Iznik ceramics can be dated largely by their colour and design.
1480-1520: This early phase in Iznik production saw impressive vessels, usually painted in a bold cobalt-blue and white, and often with patterns reserved in white on the blue ground. The decoration is heavily informed by that of other media, such as manuscript illumination, although many designs are also borrowed from the Chinese porcelains that were prized at the Ottoman court.
1520-1540: Turquoise blue is introduced, and decoration is largely painted on a white ground. Designs become simpler, but still frequently take Chinese motifs for inspiration. One rare group, which developed in this period, uses delicate spiralling scrolls with tiny leaves and flowers — known as ‘Golden Horn ware’, because of where it was first found. The period also saw the production of ‘Potter’s Style’ pieces, whose designs tended to feature central compositions, containing realistic representations of flowers in vases, or jugs on small tables.
End of the 1530s: Manganese purple and olive-green are added to the palette of blue and turquoise. Iznik of this period is often referred to as ‘Damascus ware’ because of the similarity that the colours bear to wares produced in Syria. Often large, round motifs with scale-like patterning are used in the decoration, which sometimes represents pomegranates or artichokes. Increasingly, one sees the naturalistic design that comes to dominate production.
1560-1600: This is the phase under which Iznik reaches its highest point. Artists combine a rich repertoire of often naturalistic motifs. The Ottoman Empire is at its height and enormous quantities of Iznik are commissioned, including large numbers of tiles destined to cover the walls of the buildings built by the chief court architect, Sinan.
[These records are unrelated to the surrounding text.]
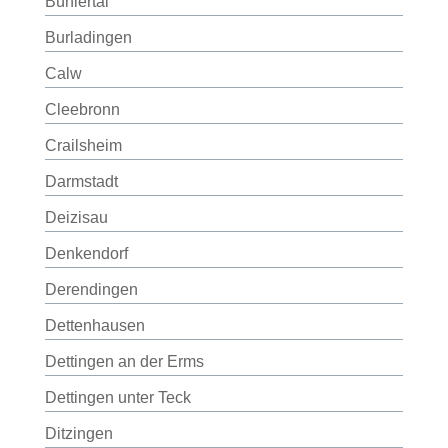
Bühlertal
Burladingen
Calw
Cleebronn
Crailsheim
Darmstadt
Deizisau
Denkendorf
Derendingen
Dettenhausen
Dettingen an der Erms
Dettingen unter Teck
Ditzingen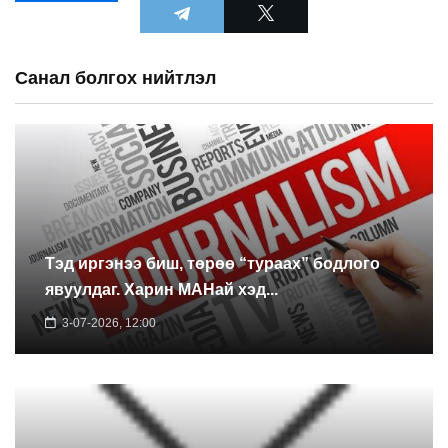
Санал болгох нийтлэл
Тэд иргэнээ биш, төрөө “тураах” бодлого
явуулдаг. Харин МАНай хэд...
3-07-2026, 12:00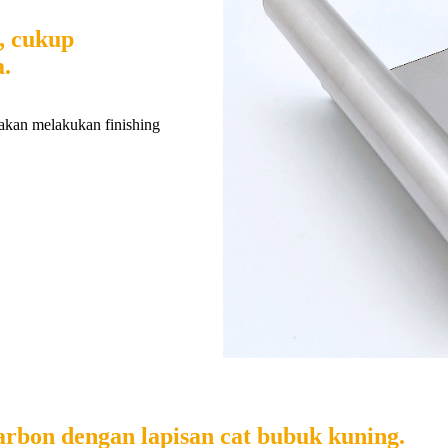
, cukup
.
akan melakukan finishing
bon dengan lapisan cat bubuk kuning.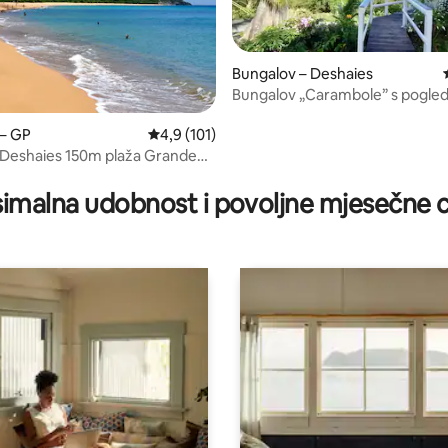
Bungalov – Deshaies
Bungalov „Carambole” s pogle
more i privatnim bazenom
 – GP
Prosječna ocjena: 4,9/5, recenzija: 101
4,9 (101)
 Deshaies 150m plaža Grande
/5, recenzija: 11
imalna udobnost i povoljne mjesečne c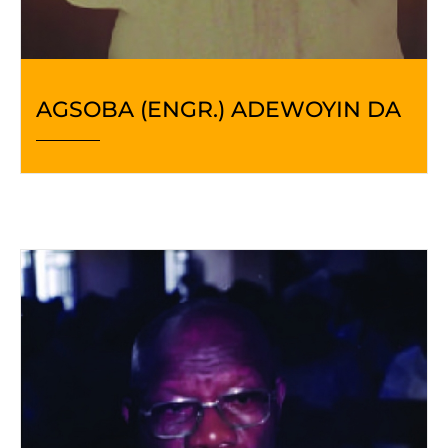
AGSOBA (ENGR.) ADEWOYIN DA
A strong turquoise, emerald-green, black and deep-red are added to the spectrum of colours, and outlines are often drawn in black.
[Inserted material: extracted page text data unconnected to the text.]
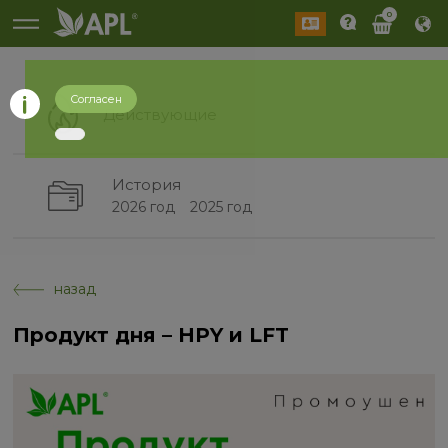
0
Согласен
Действующие
История
2026 год
2025 год
назад
Продукт дня – HPY и LFT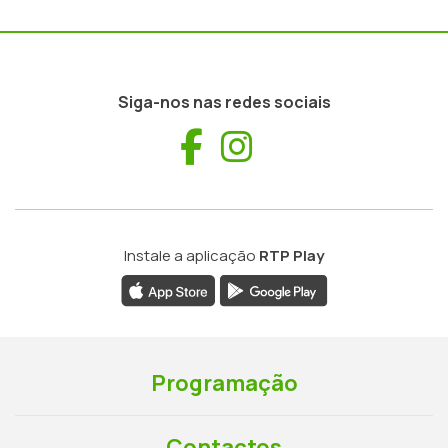
Siga-nos nas redes sociais
Facebook
Instagram
Instale a aplicação
RTP Play
Programação
Contactos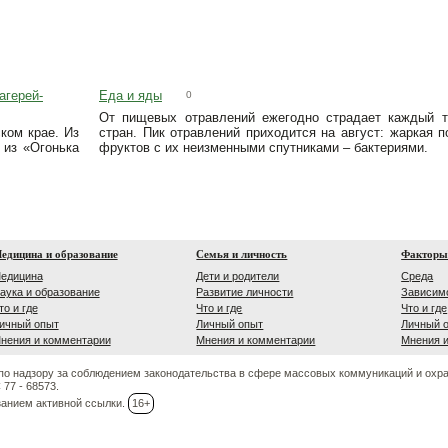
агерей-
Еда и яды
0
От пищевых отравлений ежегодно страдает каждый т
ком крае. Из
стран. Пик отравлений приходится на август: жаркая 
 из «Огонька
фруктов с их неизменными спутниками – бактериями.
едицина и образование
Семья и личность
Факторы
едицина
Дети и родители
Среда
аука и образование
Развитие личности
Зависим
то и где
Что и где
Что и где
ичный опыт
Личный опыт
Личный 
нения и комментарии
Мнения и комментарии
Мнения 
по надзору за соблюдением законодательства в сфере массовых коммуникаций и охр
77 - 68573.
занием активной ссылки.
16+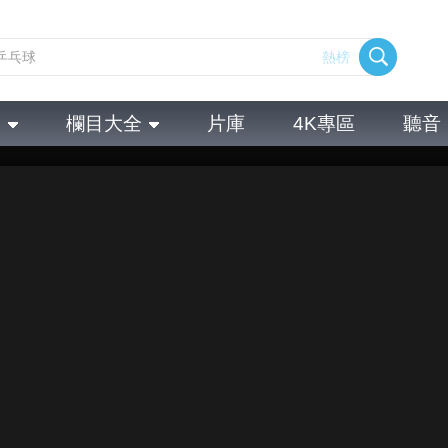
熱榜
全
欄目大全
片庫
4K專區
聽音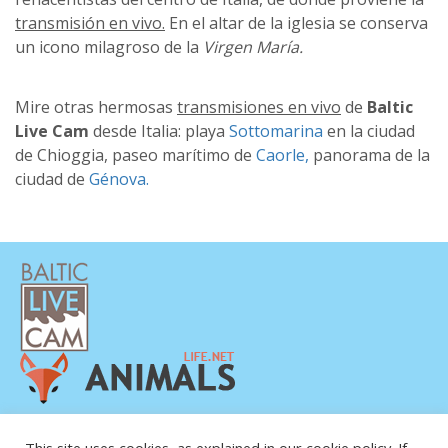
transmisión en vivo.
En el altar de la iglesia se conserva
un icono milagroso de la
Virgen María.
Mire otras hermosas
transmisiones en vivo
de
Baltic
Live Cam
desde Italia: playa
Sottomarina
en la ciudad
de Chioggia, paseo marítimo de
Caorle,
panorama de la
ciudad de
Génova.
POLÍTICA DE PRIVACIDAD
The 17th century: Due largely to economic difficulties, there was a decrease in demand for Iznik in the early years of the 17th century, and quality began to fall. Coarser versions of the productions of the previous century were produced, the colours of works deteriorated — with red often appearing slightly brown — and decoration became less detailed, more obviously executed freehand. During this period, the quality of the paste and glaze also deteriorates, with the glaze taking on a bluish tone and becoming more prone to craquelure. Designs did, however, become freer, with the artist’s imagination often conjuring up unusual designs — sometimes with quirky figural representations.